You are given a mild sedative to help you relax before the procedure begins. After the sedation takes effect, the doctor performing the procedure inserts a catheter through an incision in a major vessel in the groin, arm or neck. The doctor is able to advance the catheter to your heart with the help of a dye that is visible on x-ray images and proceeds to locate the source of your heart's electrical problem. Energy is then sent through special catheter tips that are aimed at the problem area, destroying tissue and possibly correcting the heart rate.

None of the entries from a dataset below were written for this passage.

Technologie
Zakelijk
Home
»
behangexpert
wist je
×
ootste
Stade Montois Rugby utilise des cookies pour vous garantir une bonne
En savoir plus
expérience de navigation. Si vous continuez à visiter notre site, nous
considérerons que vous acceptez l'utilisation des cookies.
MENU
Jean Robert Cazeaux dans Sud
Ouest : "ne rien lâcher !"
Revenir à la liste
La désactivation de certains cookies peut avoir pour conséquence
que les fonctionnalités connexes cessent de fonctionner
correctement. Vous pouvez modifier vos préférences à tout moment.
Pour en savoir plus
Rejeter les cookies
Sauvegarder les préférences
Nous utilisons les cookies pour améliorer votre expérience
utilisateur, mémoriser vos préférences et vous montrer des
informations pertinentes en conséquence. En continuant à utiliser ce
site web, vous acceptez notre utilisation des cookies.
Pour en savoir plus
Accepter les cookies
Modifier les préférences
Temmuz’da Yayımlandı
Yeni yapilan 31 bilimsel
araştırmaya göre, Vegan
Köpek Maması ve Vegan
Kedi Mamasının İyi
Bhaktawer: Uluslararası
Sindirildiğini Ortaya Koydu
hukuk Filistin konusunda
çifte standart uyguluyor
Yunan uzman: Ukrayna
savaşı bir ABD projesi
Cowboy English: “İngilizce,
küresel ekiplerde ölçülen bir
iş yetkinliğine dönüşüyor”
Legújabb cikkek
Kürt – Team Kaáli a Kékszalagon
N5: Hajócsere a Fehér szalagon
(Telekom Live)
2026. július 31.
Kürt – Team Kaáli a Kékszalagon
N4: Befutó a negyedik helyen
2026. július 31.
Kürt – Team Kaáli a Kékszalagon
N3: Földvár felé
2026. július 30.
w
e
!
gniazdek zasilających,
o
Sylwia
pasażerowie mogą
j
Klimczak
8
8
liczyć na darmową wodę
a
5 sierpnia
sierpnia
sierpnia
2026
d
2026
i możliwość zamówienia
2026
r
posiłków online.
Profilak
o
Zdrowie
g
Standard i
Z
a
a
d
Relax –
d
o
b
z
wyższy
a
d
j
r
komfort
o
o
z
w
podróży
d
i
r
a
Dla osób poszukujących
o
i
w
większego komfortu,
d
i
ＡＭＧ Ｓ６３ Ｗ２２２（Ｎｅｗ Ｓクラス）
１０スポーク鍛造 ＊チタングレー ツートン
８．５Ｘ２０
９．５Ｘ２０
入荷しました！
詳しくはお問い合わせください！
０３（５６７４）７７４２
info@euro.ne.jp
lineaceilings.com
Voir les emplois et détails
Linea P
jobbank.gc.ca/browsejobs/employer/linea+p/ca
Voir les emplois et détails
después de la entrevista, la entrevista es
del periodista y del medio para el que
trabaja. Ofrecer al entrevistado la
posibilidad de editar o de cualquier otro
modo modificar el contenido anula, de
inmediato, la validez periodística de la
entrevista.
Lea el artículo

Following the procedure you will be moved to a recovery room where you need to stay still so health professionals can monitor your bleeding and heart rate for 1 to 6 hours. You might be able to go home the same day, or your doctor might decide that you need to stay overnight at the hospital for additional monitoring. According to the Mayo Clinic, you should be able to resume normal activities at home within a few days of the procedure. If you exercise too soon, you risk aggravating your insertion site and causing bleeding and more discomfort. You also risk increasing chest discomfort and abnormal heart beats, which are a normal part of healing and recovery.
Lifestyle changes such as an increase in the amount of physical activity or engaging in a regular exercise program are necessary to ensure heart health and to treat conditions such as arrhythmia-inducing high blood pressure. Though exercise is heart healthy, make sure you follow your doctor's instructions regarding when you can exercise and the type of exercise that is best for your heart health to avoid potential complications.
Most cardiac ablation procedures are successful, though occasionally, some people need another procedure, according to the Mayo Clinic. If you still have an arrhythmia, resume exercise slowly and with caution as it can cause dramatic heart rate changes. If you experience chest pain, dizziness, shortness of breath or changes in your pulse pattern during exercise, stop and call your doctor immediately.